Tiffany glared at me.

"Remember to let go a little earlier than you did that one time," I whispered.

But it turns out the four of us were pretty evenly matched. We all hit the pole and we all missed it, and if Tiffany sometimes missed it more than the rest of us, well, a zero score is still a zero score. After we were tied for a while, we called sudden death. The first team to ring the pole would win. None of us had done so yet.

"Oh, so close!" we yelled back and forth until it was Tiffany's turn.

"Guys," she said, "I've got this."

And, would you believe it, she was right.

We all walked over to look down at the winning shoe in the sand as the sun began to dip into the water.

It was so lucky-looking and pretty that I had to take a picture. It felt like a sign of anything good to come, even if all that means is better hand-eye coordination. 

Tuesday, November 19, 2013

Sicky Sick Sickerson

I used to like being sick when I was little. It meant staying home from school, spending all day in my pajamas sipping Coke or slurping Campbell's chicken noodle soup, and watching old Bette Davis movies with my mom.

I don't much like being sick as a grownup. It means going to work anyway.

Tiffany, on the other hand, loves being sick. Well, she likes being middling sick--somewhere between scratchy throat and bedridden. She likes coughing in my direction until I look up from whatever I'm doing--

"Are you hearing this? I think I'm getting sick..."

--losing her voice--

"It's literally gone!" she croaks--

and generally playing up whatever ailment she has developed--

"Can you take my temperature?"

Luckily for Tiffany, she's adorable when she's sick.

"I'm sicky sick sickerson," she said to me a couple of weeks ago when I got home as she sucked on a cherry-flavored cough drop. "Sick sick sick!"

The next morning I left her tucked in bed while I went to the gym. But when I got home again she was up and moving.

"Get back in bed!" I said, "go!"

"But I want to spend time with you!" she whispered, her voice like sandpaper.

"You just want me to notice you have no voice," I said, fighting a smile as I pushed and prodded her.

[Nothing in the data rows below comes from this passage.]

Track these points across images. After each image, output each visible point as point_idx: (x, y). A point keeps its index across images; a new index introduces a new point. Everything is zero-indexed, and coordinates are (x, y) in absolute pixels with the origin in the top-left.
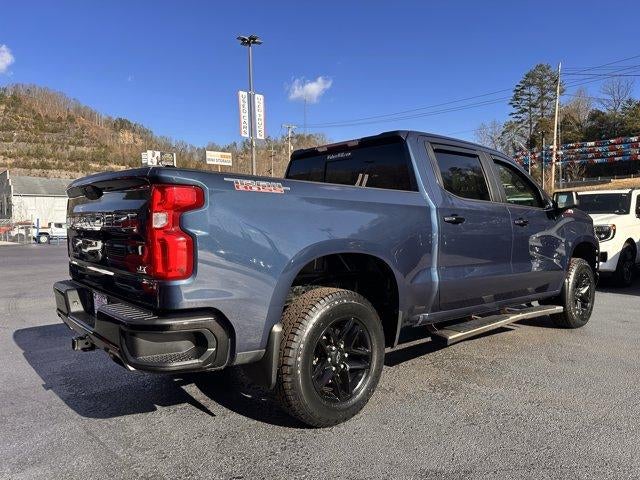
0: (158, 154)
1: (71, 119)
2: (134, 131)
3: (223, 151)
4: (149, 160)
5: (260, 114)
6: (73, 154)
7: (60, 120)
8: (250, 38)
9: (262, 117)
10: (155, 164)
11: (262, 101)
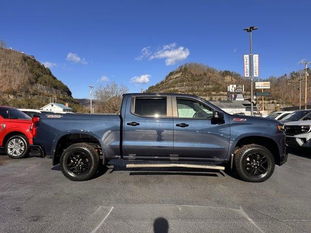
0: (235, 86)
1: (205, 74)
2: (232, 76)
3: (264, 81)
4: (231, 89)
5: (256, 64)
6: (205, 89)
7: (201, 75)
8: (251, 28)
9: (257, 65)
10: (233, 91)
11: (257, 58)
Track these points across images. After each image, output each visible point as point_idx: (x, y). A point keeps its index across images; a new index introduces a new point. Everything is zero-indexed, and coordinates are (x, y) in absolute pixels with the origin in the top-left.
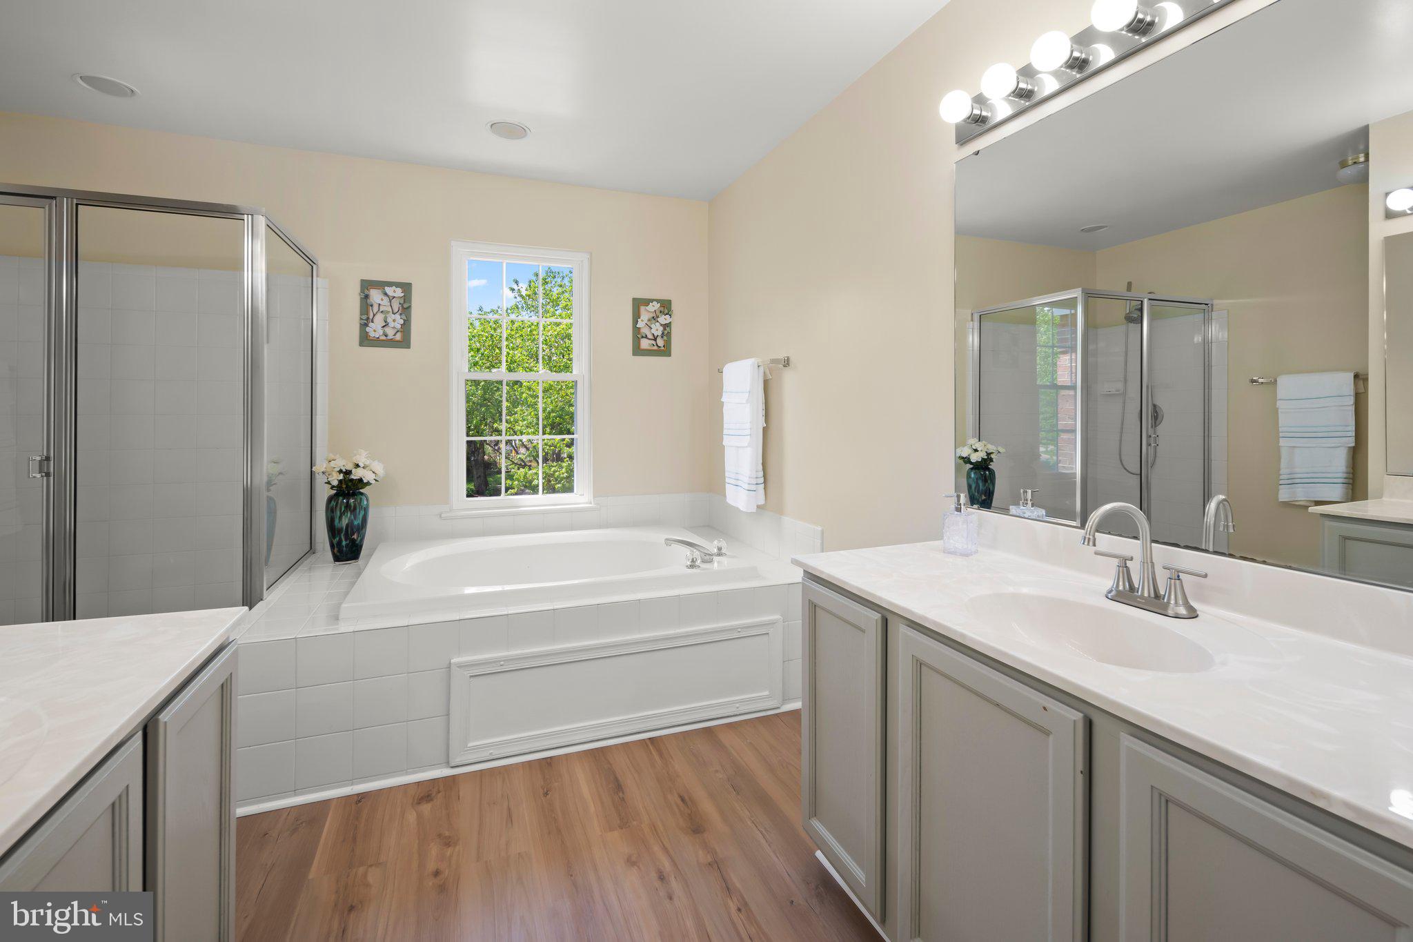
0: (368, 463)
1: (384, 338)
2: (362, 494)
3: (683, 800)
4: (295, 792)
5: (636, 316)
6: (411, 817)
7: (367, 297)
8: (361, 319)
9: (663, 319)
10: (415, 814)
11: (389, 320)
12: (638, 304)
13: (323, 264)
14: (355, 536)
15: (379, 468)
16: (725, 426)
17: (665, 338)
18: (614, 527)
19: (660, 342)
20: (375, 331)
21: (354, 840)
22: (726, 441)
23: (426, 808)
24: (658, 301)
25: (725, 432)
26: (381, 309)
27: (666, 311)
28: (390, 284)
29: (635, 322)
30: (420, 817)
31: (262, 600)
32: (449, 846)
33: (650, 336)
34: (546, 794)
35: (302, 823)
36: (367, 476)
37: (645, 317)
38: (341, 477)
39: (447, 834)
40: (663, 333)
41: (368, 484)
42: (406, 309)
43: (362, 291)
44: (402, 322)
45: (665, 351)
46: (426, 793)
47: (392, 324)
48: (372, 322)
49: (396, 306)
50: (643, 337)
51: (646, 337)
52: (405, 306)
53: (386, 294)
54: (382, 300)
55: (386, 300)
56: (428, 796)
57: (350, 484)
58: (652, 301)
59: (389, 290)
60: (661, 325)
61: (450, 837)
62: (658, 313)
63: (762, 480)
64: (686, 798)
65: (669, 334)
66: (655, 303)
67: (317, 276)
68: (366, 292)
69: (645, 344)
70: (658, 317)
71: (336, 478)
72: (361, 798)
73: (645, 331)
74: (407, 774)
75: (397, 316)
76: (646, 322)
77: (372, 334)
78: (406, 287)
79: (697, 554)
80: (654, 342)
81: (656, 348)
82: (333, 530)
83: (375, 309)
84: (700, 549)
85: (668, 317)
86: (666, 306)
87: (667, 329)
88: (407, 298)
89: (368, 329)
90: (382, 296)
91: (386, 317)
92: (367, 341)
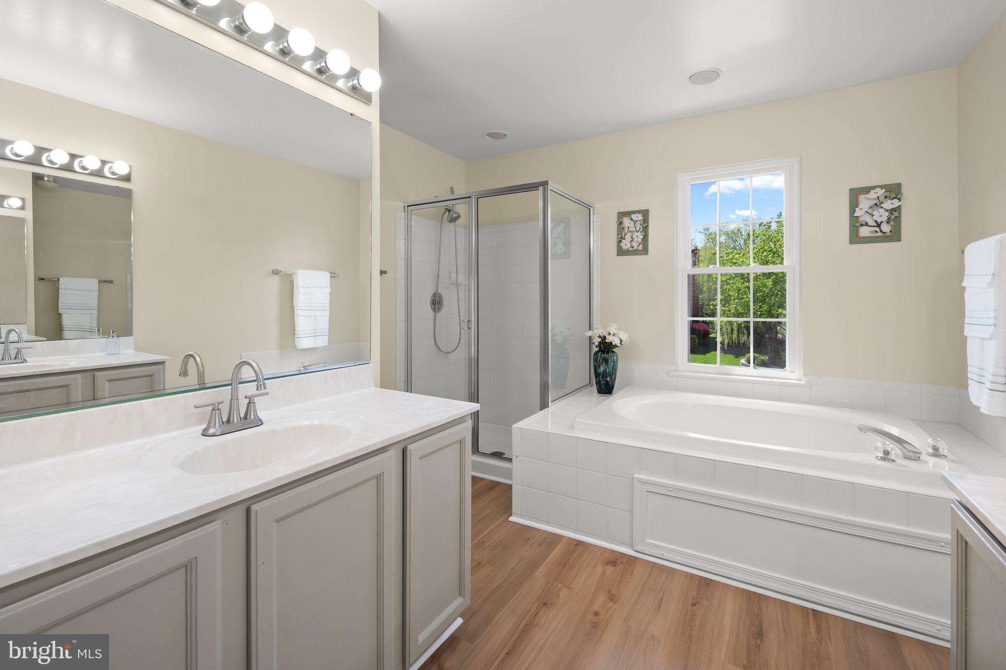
0: (616, 332)
1: (631, 249)
2: (613, 352)
5: (854, 206)
7: (621, 223)
8: (618, 238)
9: (889, 205)
11: (634, 237)
12: (856, 194)
13: (598, 206)
14: (608, 379)
15: (624, 336)
17: (892, 223)
19: (886, 228)
20: (626, 245)
24: (881, 187)
25: (966, 321)
26: (630, 230)
27: (894, 195)
28: (634, 212)
29: (852, 210)
33: (872, 223)
36: (616, 341)
37: (865, 203)
38: (600, 340)
40: (889, 219)
41: (616, 346)
42: (645, 229)
43: (618, 220)
44: (642, 237)
45: (893, 236)
47: (636, 239)
48: (624, 239)
49: (639, 227)
50: (862, 225)
51: (867, 224)
52: (645, 225)
53: (632, 219)
54: (630, 224)
55: (632, 223)
57: (606, 345)
58: (874, 188)
59: (634, 216)
60: (887, 210)
62: (882, 199)
65: (897, 219)
66: (878, 190)
67: (594, 214)
68: (621, 220)
69: (864, 232)
70: (882, 203)
71: (597, 341)
73: (865, 218)
75: (639, 233)
76: (865, 209)
77: (624, 247)
78: (645, 213)
79: (892, 446)
80: (877, 229)
81: (880, 234)
82: (597, 374)
83: (626, 230)
84: (905, 445)
85: (896, 201)
86: (894, 191)
87: (896, 214)
88: (646, 220)
89: (621, 244)
90: (630, 221)
91: (632, 235)
92: (621, 252)
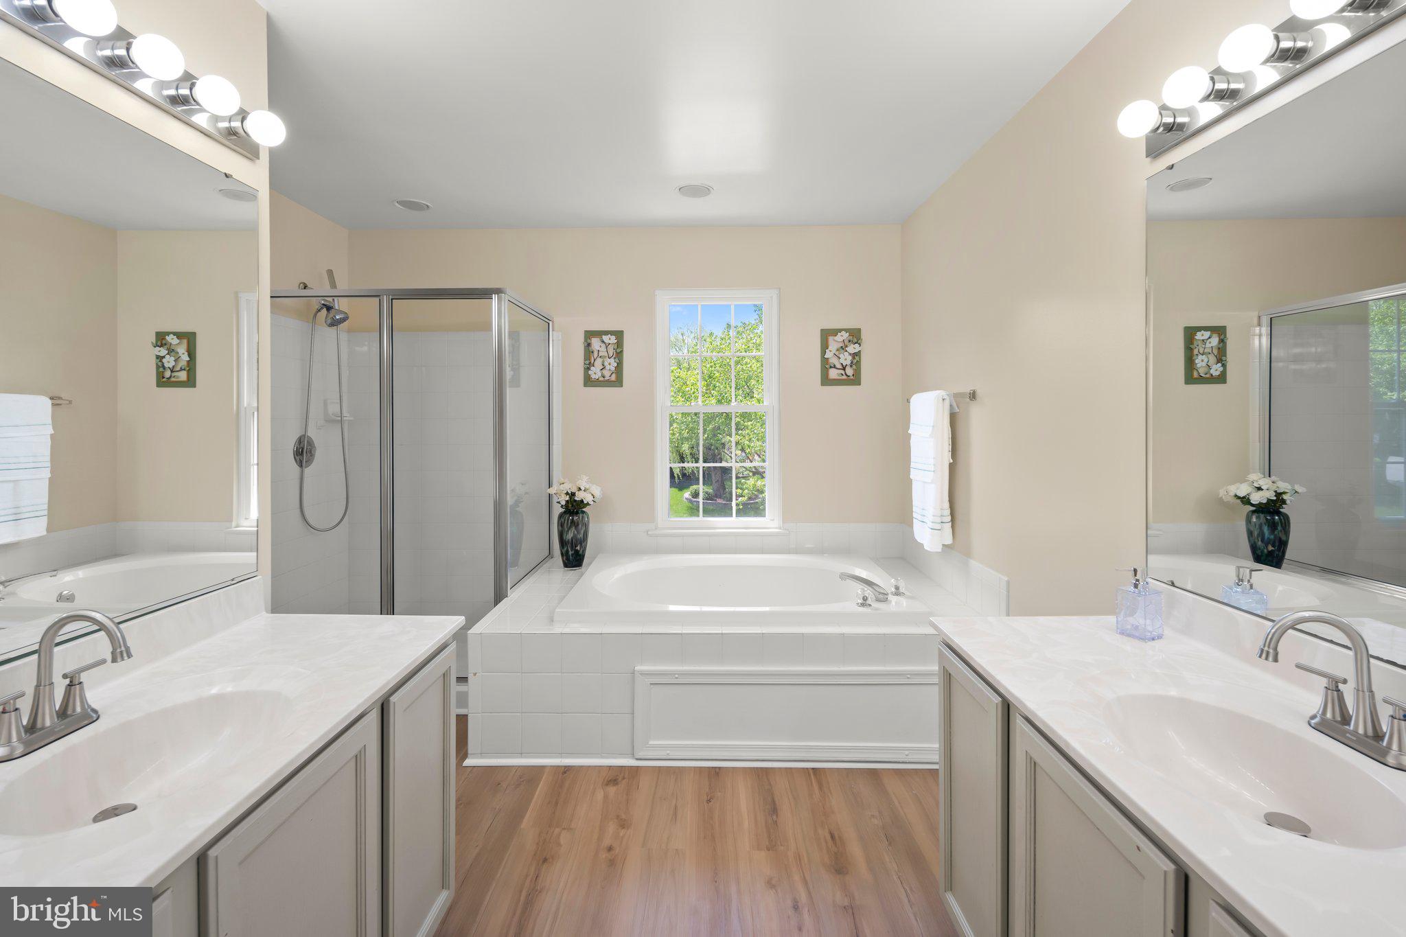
0: (587, 487)
1: (602, 379)
2: (583, 512)
3: (832, 837)
4: (521, 754)
5: (825, 347)
6: (600, 795)
7: (589, 345)
8: (585, 364)
9: (852, 349)
10: (603, 793)
11: (606, 364)
12: (826, 335)
13: (558, 320)
14: (578, 548)
15: (597, 491)
16: (913, 459)
17: (854, 367)
18: (800, 553)
19: (850, 371)
20: (595, 373)
21: (557, 803)
22: (914, 475)
23: (612, 790)
24: (846, 330)
25: (912, 465)
26: (600, 354)
27: (855, 340)
28: (607, 333)
29: (823, 352)
30: (606, 797)
31: (507, 596)
32: (624, 828)
33: (839, 366)
34: (709, 801)
35: (523, 781)
36: (588, 498)
37: (834, 344)
38: (567, 498)
39: (624, 817)
40: (852, 363)
41: (588, 504)
42: (619, 355)
43: (586, 340)
44: (615, 364)
45: (855, 380)
46: (615, 777)
47: (608, 367)
48: (593, 366)
49: (611, 352)
50: (831, 367)
51: (835, 367)
52: (618, 350)
53: (603, 342)
54: (601, 347)
55: (604, 346)
56: (615, 780)
57: (575, 504)
58: (840, 330)
59: (605, 338)
60: (850, 354)
61: (625, 820)
62: (846, 342)
63: (949, 518)
64: (837, 837)
65: (858, 363)
66: (843, 333)
67: (553, 330)
68: (589, 341)
69: (833, 374)
70: (847, 346)
71: (564, 499)
72: (567, 769)
73: (834, 361)
74: (602, 757)
75: (612, 360)
76: (834, 351)
77: (593, 376)
78: (619, 335)
79: (869, 592)
80: (843, 372)
81: (845, 377)
82: (562, 542)
83: (596, 354)
84: (875, 587)
85: (857, 345)
86: (855, 335)
87: (857, 358)
88: (620, 344)
89: (590, 372)
90: (601, 344)
91: (603, 362)
92: (589, 381)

"It's literally gone!" she croaked.

I wish I could tell you I rented a bunch of suspenseful black-and-whites and served Tiffany a piping hot bowl of chicken noodle. But Tiffany doesn't like scary movies and she had to make do with cabbage.

Sunday, November 10, 2013

Rabbit Food

Tiffany and I recently left a head of cabbage sitting in our fridge for three weeks (don't worry--we picked it from the farm ourselves, so it was nothing if not fresh). Every time I opened the door and saw it, I felt it judging me:

"You are not creative enough to cook me."

It's true; I'm not inspired much by cabbage. I love sauerkraut, but sauerkraut takes several days to prepare and, even by my standards, our cabbage would have been old by then. Another choice, coleslaw, felt too summery for the fall weather.

One night we finally decided on cabbage soup because it's easy and we had most of the ingredients. When I say cabbage soup is easy, I mean there's nothing to it.

Like, actually nothing. I googled cabbage soup on my way home to make sure I had everything and all the top results were: DIET DIET DIET. A little uncertainly, I bought some carrots and leeks. My stomach growled.

When I walked in the door, Tiffany had already started making the soup.

"Smells good!" I cried, willing the soup to satiate me.

"I think I put in too much cabbage," Tiffany said, warning me away from the pot with her spoon.

"Impossible," I said. "Apparently cabbage soup is for people who want to starve...HOLY COW, that's a lot of cabbage, babe!"

"I told you."

"How about adding more water?"

"I did."

After we each finished a bowl, we looked at each other. Tiffany estimated it would take us each another three bowls to feel full.

"Or we could just have leftover pizza," I said.

And that is why there is now at least three weeks worth of cabbage soup in our freezer.